It might be a little confusing, but CoreOS is not actually the name of an operating system. CoreOS is the name of the company that develops a set of tools for the container ecosystem. The name of the operating system that runs on each of the hosts in a CoreOS cluster is Container Linux. Realizing this made it a lot easier to find the information I was looking for while trying to understand how all the tools work together.

As I mentioned before, Container Linux is a Linux distribution. The selling point of this distribution is that it contains the bare minimum for it to operate. It is designed to run applications inside of containers, so it doesn’t provide things that other Linux distributions provide (Browser, Office suite, GUI, etc…). Stripping the things that are not needed saves some disk space and probably some memory and CPU cycles (Assuming some daemons included in most distributions will not be running). Is it worth to change the distribution we are used to using just for a little more resources? Probably not, but lets talk about the things we would get if we decide to do it.

  • Automatic software updates – In other distributions, the system remains the same until a system administrator updates it. Linux container constantly updates the underlying system (including the kernel) with security and stability patches.

#####

Copy the passage above about CoreOS and Container Linux word for word, in full.

#### [DATA FOR REVIEW]
#####

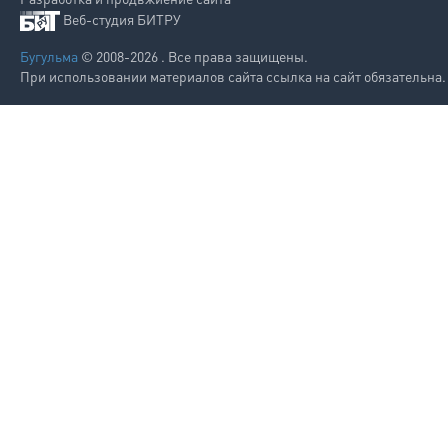
Веб-студия БИТРУ
Бугульма
© 2008-2026 . Все права защищены.
При использовании материалов сайта ссылка на сайт обязательна.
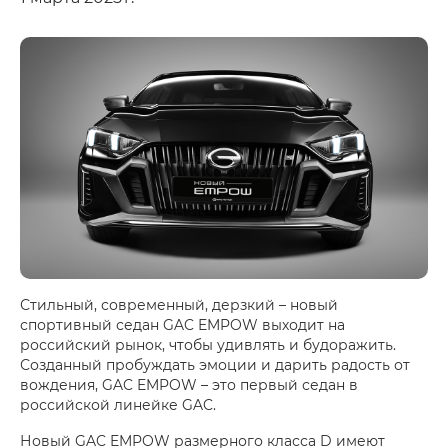
Стильный, современный, дерзкий – новый
спортивный седан GAC EMPOW выходит на
российский рынок, чтобы удивлять и будоражить.
Созданный пробуждать эмоции и дарить радость от
вождения, GAC EMPOW – это первый седан в
российской линейке GAC.
Новый GAC EMPOW размерного класса D имеют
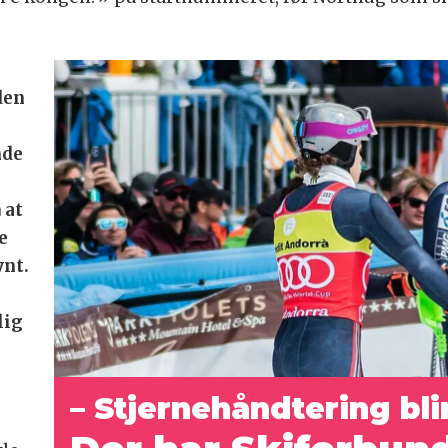
den
nde
 at
ye
ynt.
lig
– Stjernehåndtering bli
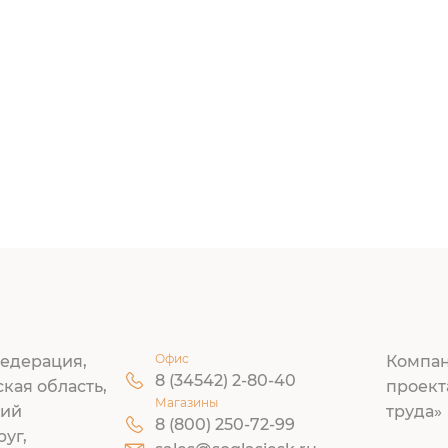
Офис
едерация,
Компан
8 (34542) 2-80-40
ская область,
проект
Магазины
кий
труда»
8 (800) 250-72-99
руг,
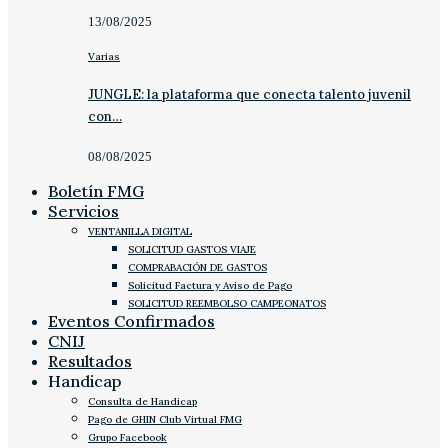
13/08/2025
Varias
JUNGLE: la plataforma que conecta talento juvenil
con…
08/08/2025
Boletín FMG
Servicios
VENTANILLA DIGITAL
SOLICITUD GASTOS VIAJE
COMPRABACIÓN DE GASTOS
Solicitud Factura y Aviso de Pago
SOLICITUD REEMBOLSO CAMPEONATOS
Eventos Confirmados
CNIJ
Resultados
Handicap
Consulta de Handicap
Pago de GHIN Club Virtual FMG
Grupo Facebook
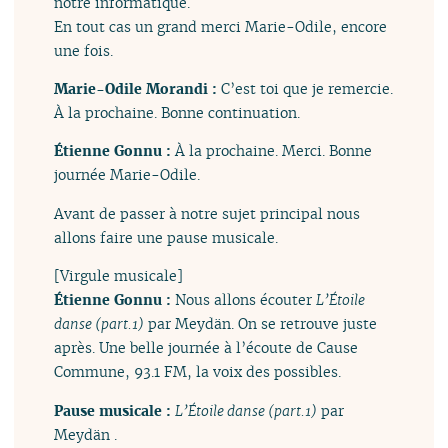
notre informatique.
En tout cas un grand merci Marie-Odile, encore
une fois.
Marie-Odile Morandi :
C’est toi que je remercie.
À la prochaine. Bonne continuation.
Étienne Gonnu :
À la prochaine. Merci. Bonne
journée Marie-Odile.
Avant de passer à notre sujet principal nous
allons faire une pause musicale.
[Virgule musicale]
Étienne Gonnu :
Nous allons écouter
L’Étoile
danse (part.1)
par Meydän. On se retrouve juste
après. Une belle journée à l’écoute de Cause
Commune, 93.1 FM, la voix des possibles.
Pause musicale :
L’Étoile danse (part.1)
par
Meydän .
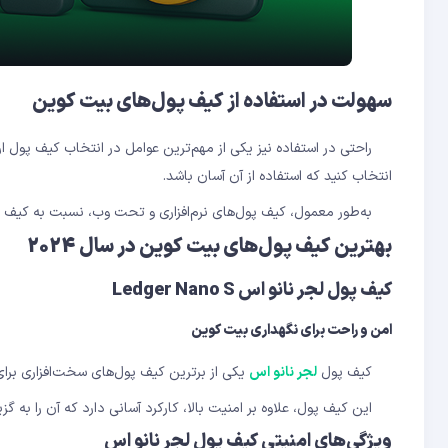
سهولت در استفاده از کیف پول‌های بیت ‌کوین
راحتی در استفاده نیز یکی از مهم‌ترین عوامل در انتخاب کیف پول ارز
انتخاب کنید که استفاده از آن آسان باشد.
به‌طور معمول، کیف پول‌های نرم‌افزاری و تحت وب، نسبت به کیف پول‌
بهترین کیف پول‌های بیت ‌کوین در سال 2024
کیف پول لجر نانو اس
Ledger Nano S
امن و راحت برای نگهداری بیت ‌کوین
کیف پول
لجر نانو اس
یکی از برترین کیف پول‌های سخت‌افزاری برای 
این کیف پول، علاوه بر امنیت بالا، کارکرد آسانی دارد که آن را به گزی
ویژگی‌های امنیتی کیف پول لجر نانو اس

#####

#### [EXERCISE RESULT]
It might be a little confusing, but CoreOS is not actually the name of an operating system. CoreOS is the name of the company that develops a set of tools for the container ecosystem. The name of the operating system that runs on each of the hosts in a CoreOS cluster is Container Linux. Realizing this made it a lot easier to find the information I was looking for while trying to understand how all the tools work together.

As I mentioned before, Container Linux is a Linux distribution. The selling point of this distribution is that it contains the bare minimum for it to operate. It is designed to run applications inside of containers, so it doesn’t provide things that other Linux distributions provide (Browser, Office suite, GUI, etc…). Stripping the things that are not needed saves some disk space and probably some memory and CPU cycles (Assuming some daemons included in most distributions will not be running). Is it worth to change the distribution we are used to using just for a little more resources? Probably not, but lets talk about the things we would get if we decide to do it.

  • Automatic software updates – In other distributions, the system remains the same until a system administrator updates it. Linux container constantly updates the underlying system (including the kernel) with security and stability patches.